Они не удостаивали вниманием собак, занятые размежеванием между собой территории, не более, но и не менее одного подъезда. В этот серьёзный паритет никак не вписывался издыхающий на лавке котёнок.

Облезлый, предельно худой, неестественно вытянувшись на солнцепёке, он отдавал растресканным доскам последние крохи жизни. Как он попал на лавку – неизвестно, сколько времени прошло – тайна, да только с лавки он попал прямиком в прохладные женские руки. На впалую бочину ему упали две горячие слезы, которые запустили крохотное сердечко, ведОмое отныне законом сохранения энергии, за ними последовали три по три капли воды на иссохшийся язык, и на потерянном счёте он забылся запредельным сном на гладком сиденье кухонного стула в неизведанной до той поры квартире. Во сне он никогда не укрывал башку, а нарочито выставлял её наружу с гибким очарованием малыша, которое ему удавалось сохранять долгие годы. Уже будучи взрослым животным, он не утратил заговОр на стройного забавного котёнка, его заговорили на половое созревание. Резвого и большеглазого, его нельзя было кастрировать, пока новая мама не произведёт на свет человеческого детёныша.

Конечно, его пытались сосватать, приводили кошечку, но это было всё равно, что потереть камни друг о друга, он был верен маме.
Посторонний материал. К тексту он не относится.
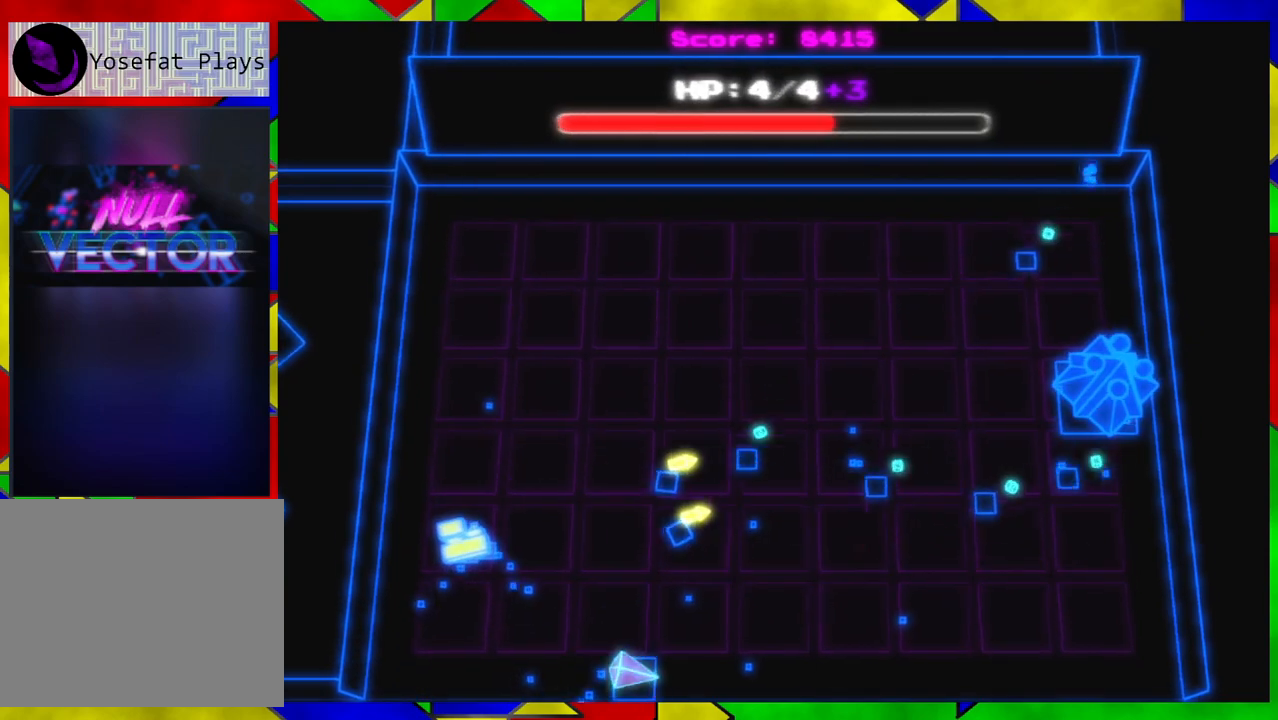
{"buttons": [], "left_stick": "up-left", "right_stick": "right", "events": [[50, "right_stick", "up-right"], [133, "left_stick", "left"], [383, "left_stick", "up-left"], [483, "right_stick", "right"]]}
Пока подкидыш возлежал на стуле, выставляя свой лоб на обозрение, бровки домиком, двойные полоски, ясно читалась буква "М". Наречён, значится, будешь Максимом.

Заведённое однажды сердце прощало всё: отсутствие еды вечерами, когда мама забывала прикупить еды, отсутствие мамы сутками, Макс развлекал себя сам в ожидании.

Он встречал маму у двери, сопровождал во всех движениях, ванную он не переносил, а в туалет совместно он всегда подгадывал повозиться в своём ящике с решёткой, рядом с унитазом. Не надеясь на внимание, Макс продолжал вечерами кошачье дерби, он выдвигался в поле прихожей, пробираясь плотоядно и озираясь на потолок, где прятались тени главных врагов, подпрыгивал как от укуса и пускался вскачь по коридору. Скрежеща когтями по полу, Макс – кентавр проносился на виражах, прыгал на обои, срывался со стен и скрывался вдруг с поля зрения в гостиной. Всё смолкало до звона в ушах, как бывает после взрыва шутихи, а через секунду он появлялся из-за угла гламурным котиком, бесшумно сверкая бусинами глаз. Проходил в кухню и садился благочинно в центре.